Karnosik asit, ursolik asit, oleanolik asit, flavonoidler ve rosmarinik asit gibi bileşikler, biberiyenin en önemli aktif maddeleridir. Bu bileşenlerin ortak özelliği, güçlü antioksidan etkileri olmasıdır. Antioksidanlar, vücudumuzdaki zararlı moleküller olan serbest radikalleri nötralize ederek hücre hasarını önler ve yaşlanma sürecini yavaşlatır. Bu bileşikler arasında özellikle rosmarinik asit dikkat çeker. Rosmarinik asit, bitki tarafından fenilalanin ve tirozin adlı iki amino asitten üretilir. Bu üretim sürecinde, karmaşık kimyasal reaksiyonlar sonucu fenolik halkalar adı verilen özel yapılar oluşur. Bu halkalar, rosmarinik aside antioksidan özelliğini kazandıran en önemli yapı taşlarıdır. Ayrca rosmarinik asit gastrointestinal sistemden ve deriden iyi emilmektedir. Bu da vücuttaki iltihaplı süreçleri azaltarak birçok hastalığın riskini düşürür. Bağışıklık sistemini güçlendirir, serbest radikallerin neden olduğu cilt hasarını önler ve cildin daha genç görünmesini sağlar.
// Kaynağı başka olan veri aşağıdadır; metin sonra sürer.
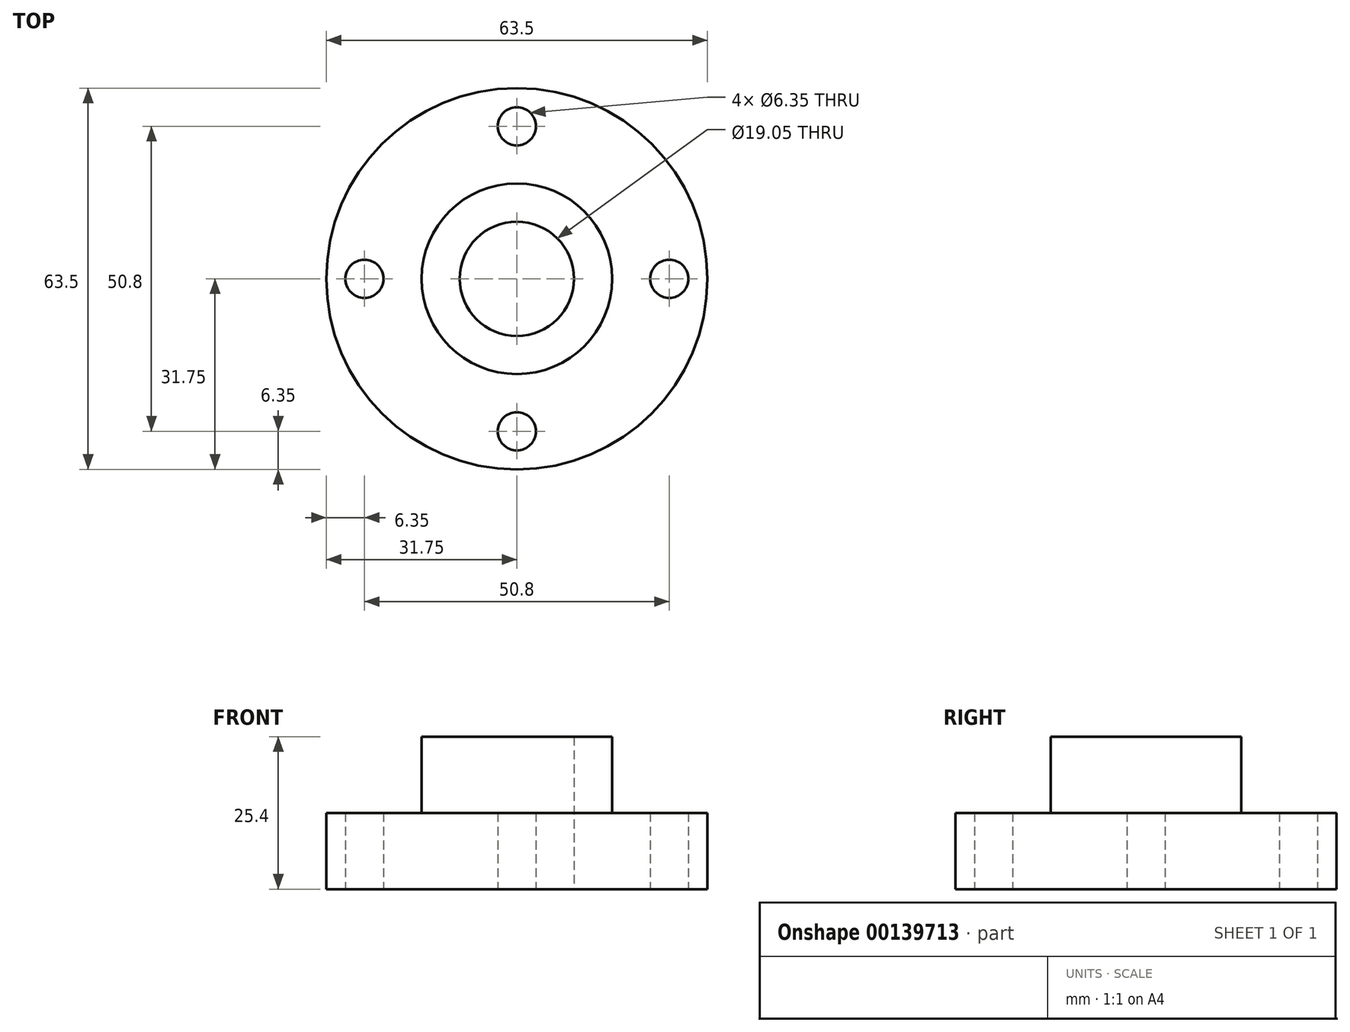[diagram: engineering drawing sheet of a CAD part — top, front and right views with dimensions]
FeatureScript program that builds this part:
annotation { "Feature Type Name" : "Feature", "Feature Type Description" : "" }
export const myFeature = defineFeature(function(context is Context, id is Id, definition is map)
    precondition{}
    {
        {
            var Q0;
            Q0=qCreatedBy(makeId("Top.planeOp"),FACE);
            var sketch = newSketch(context, id + "F0", { "sketchPlane" : qUnion([Q0])});
            skCircle(sketch, "E0", {"center": v(0, 0) * mm, "radius": 31.75 * mm});
            skCircle(sketch, "E1", {"center": v(0, 0) * mm, "radius": 25.4 * mm, "construction": true});
            skCircle(sketch, "E2", {"center": v(0, 25.4) * mm, "radius": 3.18 * mm});
            skCircle(sketch, "E3", {"center": v(0, -25.4) * mm, "radius": 3.18 * mm});
            skCircle(sketch, "E4", {"center": v(-25.4, 0) * mm, "radius": 3.18 * mm});
            skCircle(sketch, "E5", {"center": v(25.4, 0) * mm, "radius": 3.18 * mm});
            skSolve(sketch);
        }
        {
            var Q0;
            Q0 = qSketchRegion(id + "F0", true);
            extrude(context, id + "F1", {"entities" : qUnion([Q0]), "depth" : 12.7 * mm});
        }
        {
            var Q0;
            Q0=makeQuery(id+"F1.opExtrude","CAP_FACE",FACE,{"disambiguationData":[OSD([sQuery(id+"F0.wireOp",EDGE,"E0"),sQuery(id+"F0.wireOp",EDGE,"E2"),sQuery(id+"F0.wireOp",EDGE,"E3"),sQuery(id+"F0.wireOp",EDGE,"E4"),sQuery(id+"F0.wireOp",EDGE,"E5")])],"isStart":false});
            var sketch = newSketch(context, id + "F2", { "sketchPlane" : qUnion([Q0])});
            skCircle(sketch, "E6", {"center": v(0, 0) * mm, "radius": 15.88 * mm});
            skCircle(sketch, "E7", {"center": v(0, 0) * mm, "radius": 9.53 * mm});
            skSolve(sketch);
        }
        {
            var Q0;
            Q0 = qSketchRegion(id + "F2", true);
            extrude(context, id + "F3", {"entities" : qUnion([Q0]), "operationType" : NewBodyOperationType.ADD, "depth" : 12.7 * mm});
        }
        {
            var Q0;
            Q0=makeQuery(id+"F3.boolean.opBoolean","SPLIT",FACE,{"disambiguationData":[TD([makeQuery(id+"F3.opExtrude","SWEPT_FACE",FACE,{"disambiguationData":[OSD([sQuery(id+"F2.wireOp",EDGE,"E7")])]})])],"derivedFrom":makeQuery(id+"F1.opExtrude","CAP_FACE",FACE,{"disambiguationData":[OSD([sQuery(id+"F0.wireOp",EDGE,"E0"),sQuery(id+"F0.wireOp",EDGE,"E2"),sQuery(id+"F0.wireOp",EDGE,"E3"),sQuery(id+"F0.wireOp",EDGE,"E4"),sQuery(id+"F0.wireOp",EDGE,"E5")])],"isStart":false})});
            extrude(context, id + "F4", {"entities" : qUnion([Q0]), "operationType" : NewBodyOperationType.REMOVE, "oppositeDirection" : true, "depth" : 25.4 * mm});
        }
    });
Lee ve arkadaşları Lamiaceae familyasından elde edilen çeşitli bitki özütlerinin antioksidan potansiyellerini değerlendirmek amacıyla bir çalışma yapmışlardır. Bu çalışmada %70 aseton çözeltisinde hazırlanan özütlerin, DPPH radikal giderme kapasiteleri incelenmiştir. Tüm özütlerde antioksidan aktivite gözlemlenmiş olup, özellikle origano ve lavanta özütleri daha yüksek aktivite göstermiştir. Biberiye özütü ise, ultraviyole (UVA ve UVB) radyasyonunu emme kapasitesi ve Staphylococcus aureus bakterisine karşı inhibisyon etkisi bakımından diğer özütlere göre daha etkili bulunmuştur. Bu bulgular, biberiyenin kozmetik ürünlerde potansiyel kullanımı için önemli bir veri sunmaktadır.
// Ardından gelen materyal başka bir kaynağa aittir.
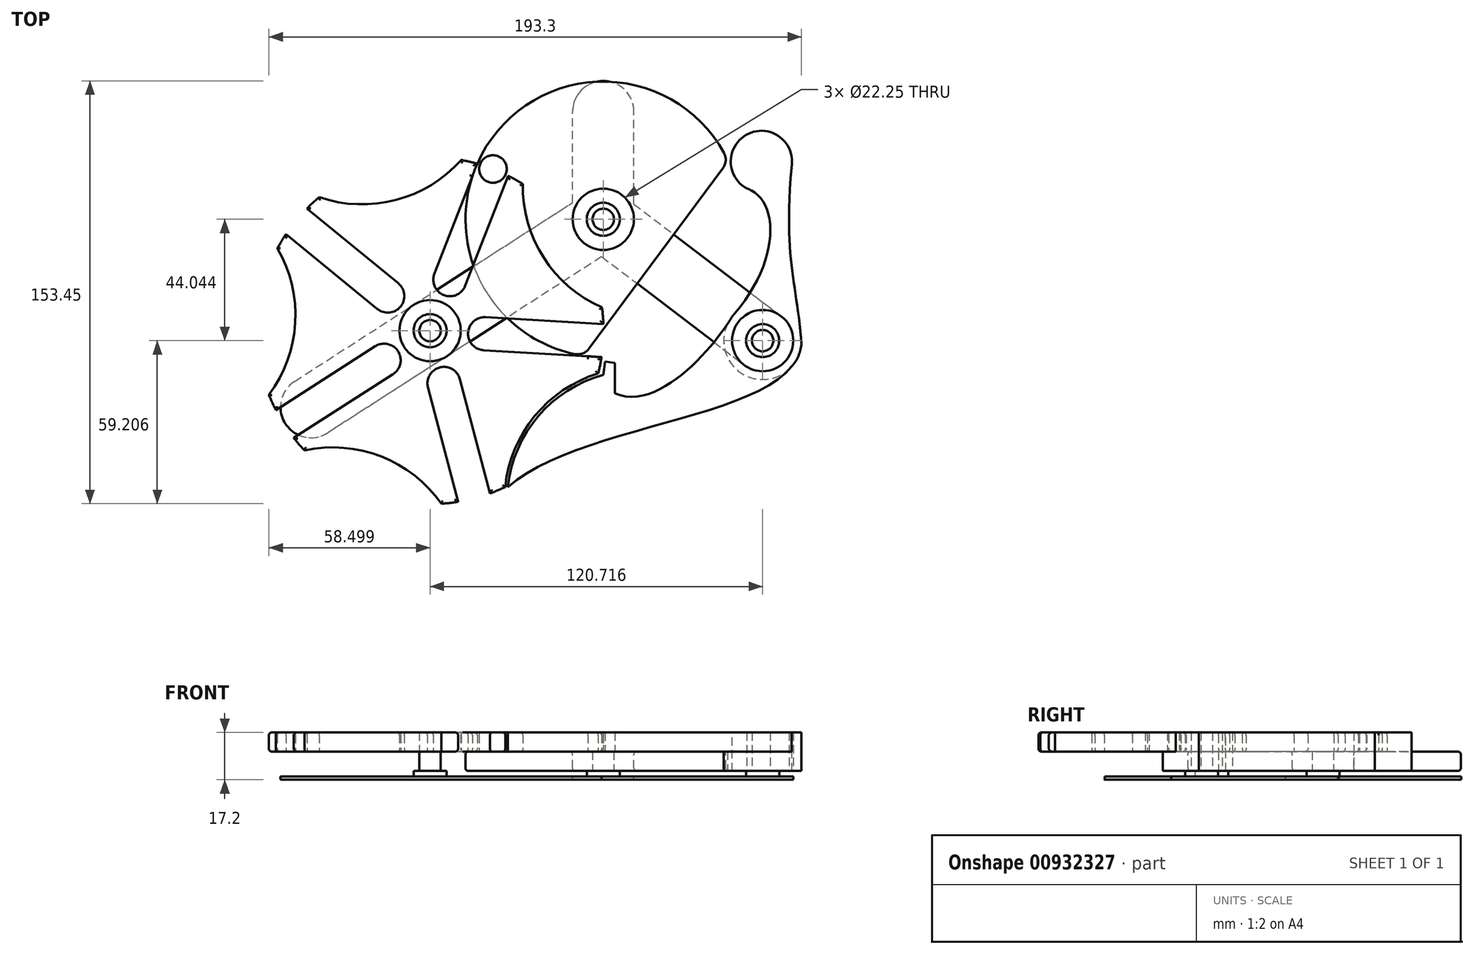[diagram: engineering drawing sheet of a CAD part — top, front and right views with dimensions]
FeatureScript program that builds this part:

Gomez-Estaca ve arkadaşları tarafından yürütülen çalışmalarda, biberiyenin antibakteriyel etkisi gıda sistemlerinde detaylı bir şekilde incelenmiştir. Bu çalışmalarda, biberiye yağının ve özütünün, dana eti, kümes hayvanları ve çeşitli gıda ürünlerinde yaygın olarak bulunan Escherichia coli, Bacillus cereus ve Staphylococcus aureus gibi patojen bakterilerin büyümesini inhibe ettiği gözlemlenmiştir. Bu bulgular, biberiyenin doğal bir koruyucu ajan olarak gıda endüstrisinde kullanılabileceği potansiyelini de ortaya koymaktadır.
Farklı kullanım alanlarına sahip olan biberiye bitkisinin yaklaşık 25 gramı 1 litre suda kaynatılıp içilmesi, idrarı, safrayı, öksürüğü ve gazı söktürür, kalbe ve ciğerlere güç vermektedir. Balmumu ile eritilip karıştırıldığında merhem olarak burkulmalara, diz üstü yaralara, eziklere ve darbe sonucu oluşan şişliklere iyi geldiği bilinmektedir. Biberiye suyu ile gargara yapılması ağız ve boğaz sağlığı için faydalı olabilir. Aynı şekilde, biberiye suyu ile saç diplerine masaj yapılması saçların daha hızlı uzamasını sağlamaktadır.
Ancak, hamilelik ve emzirme döneminde, bazı ilaçlarla birlikte kullanıldığında ve bazı sağlık sorunlarında yan etkileri olabilir. Bu nedenle, biberiye kullanmadan önce mutlaka bir sağlık uzmanına danışılması önemlidir.
Kaynaklar
1) Francisco José González-Minero ,Luis Bravo-Díaz and Antonio Ayala-Gómez. Rosmarinus officinalis L. (Rosemary): An Ancient Plant with Uses in Personal Healthcare and Cosmetics. Cosmetics 2020, 7(4), 77.
2) Gema Nieto, Gaspar Ros and Julián Castillo. Antioxidant and Antimicrobial Properties of Rosemary (Rosmarinus officinalis L.): A Review. Medicines 2018, 5(3), 98.
3) Ermiş Faruk K. Şifalı otlar 1. Cilt, Print City Tesisleri, İstanbul, 2003.